SMT avoids this issue because of SD_PREFER_SIBLING - group overloaded is
like group imbalanced, but does not set busiest->group_imbalance so
busiest->load_per_task never gets modified.
In cases where the path is actually used:
1- busiest->group_imbalance is not set. The code path is equal to a
NOP, therefore it has no positive or negative effect.
2- busiest->group_imbalance is set, but sds->avg_load is greater than
busiest->load_per_task. busiest->load_per_task gets assigned the value
of busiest->load_per_task, so nothing changes. The code path is equal
to a NOP, therefore it has no positive or negative effect.

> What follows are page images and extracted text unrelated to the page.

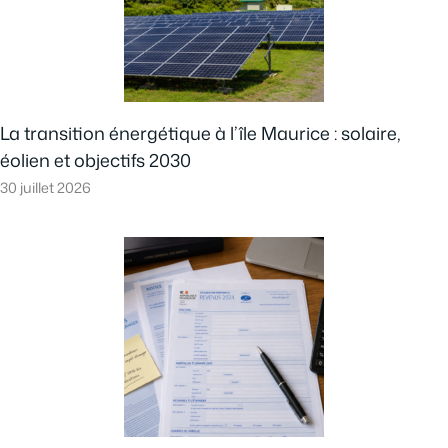
La transition énergétique à l’île Maurice : solaire,
éolien et objectifs 2030
30 juillet 2026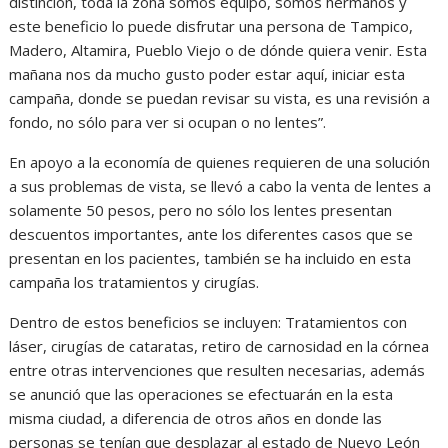
distinción, toda la zona somos equipo, somos hermanos y
este beneficio lo puede disfrutar una persona de Tampico,
Madero, Altamira, Pueblo Viejo o de dónde quiera venir. Esta
mañana nos da mucho gusto poder estar aquí, iniciar esta
campaña, donde se puedan revisar su vista, es una revisión a
fondo, no sólo para ver si ocupan o no lentes”.
En apoyo a la economía de quienes requieren de una solución
a sus problemas de vista, se llevó a cabo la venta de lentes a
solamente 50 pesos, pero no sólo los lentes presentan
descuentos importantes, ante los diferentes casos que se
presentan en los pacientes, también se ha incluido en esta
campaña los tratamientos y cirugías.
Dentro de estos beneficios se incluyen: Tratamientos con
láser, cirugías de cataratas, retiro de carnosidad en la córnea
entre otras intervenciones que resulten necesarias, además
se anunció que las operaciones se efectuarán en la esta
misma ciudad, a diferencia de otros años en donde las
personas se tenían que desplazar al estado de Nuevo León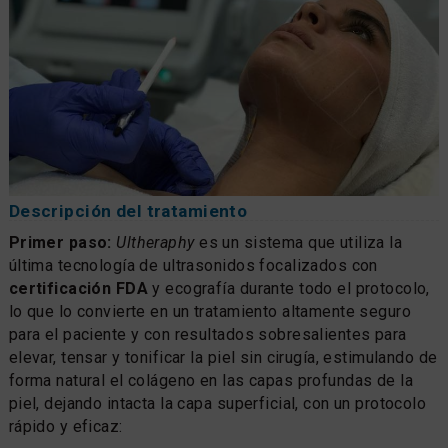
Descripción del tratamiento
Primer paso:
Ultheraphy
es un sistema que utiliza la
última tecnología de ultrasonidos focalizados con
certificación FDA
y ecografía durante todo el protocolo,
lo que lo convierte en un tratamiento altamente seguro
para el paciente y con resultados sobresalientes para
elevar, tensar y tonificar la piel sin cirugía, estimulando de
forma natural el colágeno en las capas profundas de la
piel, dejando intacta la capa superficial, con un protocolo
rápido y eficaz: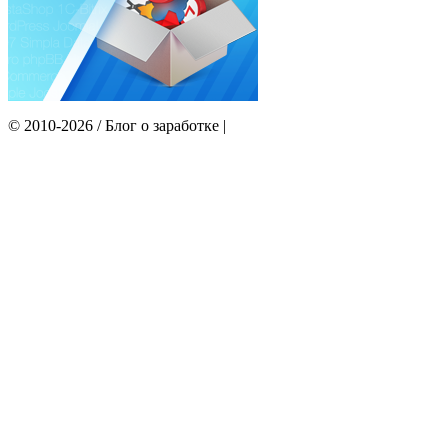
© 2010-2026 / Блог о заработке |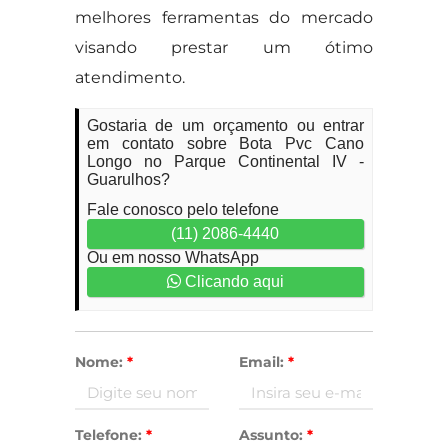
melhores ferramentas do mercado
visando prestar um ótimo
atendimento.
Gostaria de um orçamento ou entrar
em contato sobre Bota Pvc Cano
Longo no Parque Continental IV -
Guarulhos?
Fale conosco pelo telefone
(11) 2086-4440
Ou em nosso WhatsApp
Clicando aqui
Nome:
*
Email:
*
Telefone:
*
Assunto:
*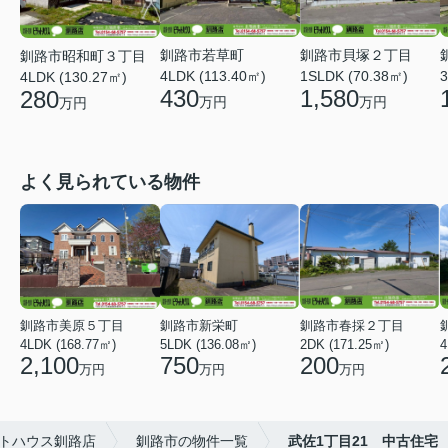
釧路市若草町
釧路市貝塚２丁目
釧路市昭和町３丁目
4LDK (113.40㎡)
1SLDK (70.38㎡)
3
4LDK (130.27㎡)
430
1,580
280
万円
万円
万円
よく見られている物件
釧路市美原５丁目
釧路市新栄町
釧路市春採２丁目
4LDK (168.77㎡)
5LDK (136.08㎡)
2DK (171.25㎡)
4
2,100
750
200
万円
万円
万円
トハウス釧路店
釧路市の物件一覧
武佐1丁目21 中古住宅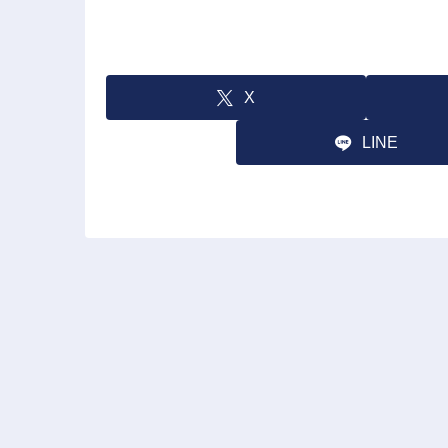
X
LINE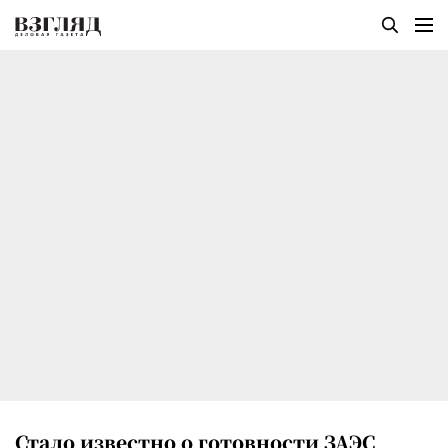
Стало известно о готовности ЗАЭС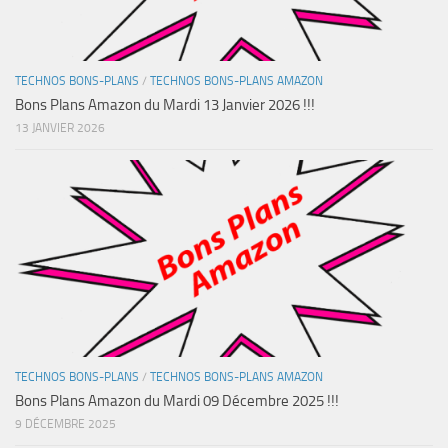
TECHNOS BONS-PLANS
/
TECHNOS BONS-PLANS AMAZON
Bons Plans Amazon du Mardi 13 Janvier 2026 !!!
13 JANVIER 2026
TECHNOS BONS-PLANS
/
TECHNOS BONS-PLANS AMAZON
Bons Plans Amazon du Mardi 09 Décembre 2025 !!!
9 DÉCEMBRE 2025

3- busiest->group_imbalance is set, but sds->avg_load is lesser than
busiest->load_per_task. busiest->load_per_task gets assigned the value
of sds->avg_load. If the calculated imbalance (env->imbalance) is more
than the original busiest->load_per_task, it will be more than
sds->avg_load, so we do not hit fix_small_imbalance() as expected. The
code path is equal to a NOP, therefore it has no positive or negative
effect.
4- busiest->group_imbalance is set, but sds->avg_load is lesser than
busiest->load_per_task. busiest->load_per_task gets assigned the value
of sds->avg_load. If the calculated imbalance (env->imbalance) is less
than the original busiest->load_per_task, but also less than
sds->avg_load, we hit fix_small_imbalance(), but would have hit that
anyways. The code path is equal to a NOP, therefore it has no positive
or negative effect.
5- busiest->group_imbalance is set, but sds->avg_load is lesser than
busiest->load_per_task. busiest->load_per_task gets assigned the value
of sds->avg_load. If the calculated imbalance (env->imbalance) is less
than the original busiest->load_per_task, but more than sds->avg_load,
we do not hit fix_small_imbalance(). If we happen to have tasks we can
move around based on their load values compared to the current
env->imbalance, we can make migrations. The code path is equal to a
NOP, therefore it has no positive or negative effect.
6- busiest->group_imbalance is set, but sds->avg_load is lesser than
busiest->load_per_task. busiest->load_per_task gets assigned the value
of sds->avg_load. If the calculated imbalance (env->imbalance) is less
than the original busiest->load_per_task, but more than sds->avg_load,
we do not hit fix_small_imbalance(). If we do not have tasks which can
migrate based on their load value compared to the current
env->imbalance, we hit the issue we've described above. The code path
has affected the behavior of the scheduler in a way which is not
expected, therefore it has a negative effect.
So, in all of these scenarios but one, the group_imbalance code path of
calculate_imbalance() does nothing. In the remaining one scenario, the
code path prevents the scheduler from doing its job (assigning work to
idle cores), so it harms the system.
Thus we conclude that the code has no benefit, and should be removed.
Considered from a different perspective, busiest->load_per_task, in the
current algorithm, represents actual load that can be moved around.
Setting it to a global average breaks this invariant and causes a faulty
decision at the fix_small_imbalance() path.
In summary, our system is harmed by the code branch, and our analysis
indicates the branch has no benefit to the scheduler as it sits today,
we feel justified in removing it.
--
Jeffrey Hugo
Qualcomm Datacenter Technologies as an affiliate of Qualcomm
Technologies, Inc.
Qualcomm Technologies, Inc. is a member of the
Code Aurora Forum, a Linux Foundation Collaborative Project.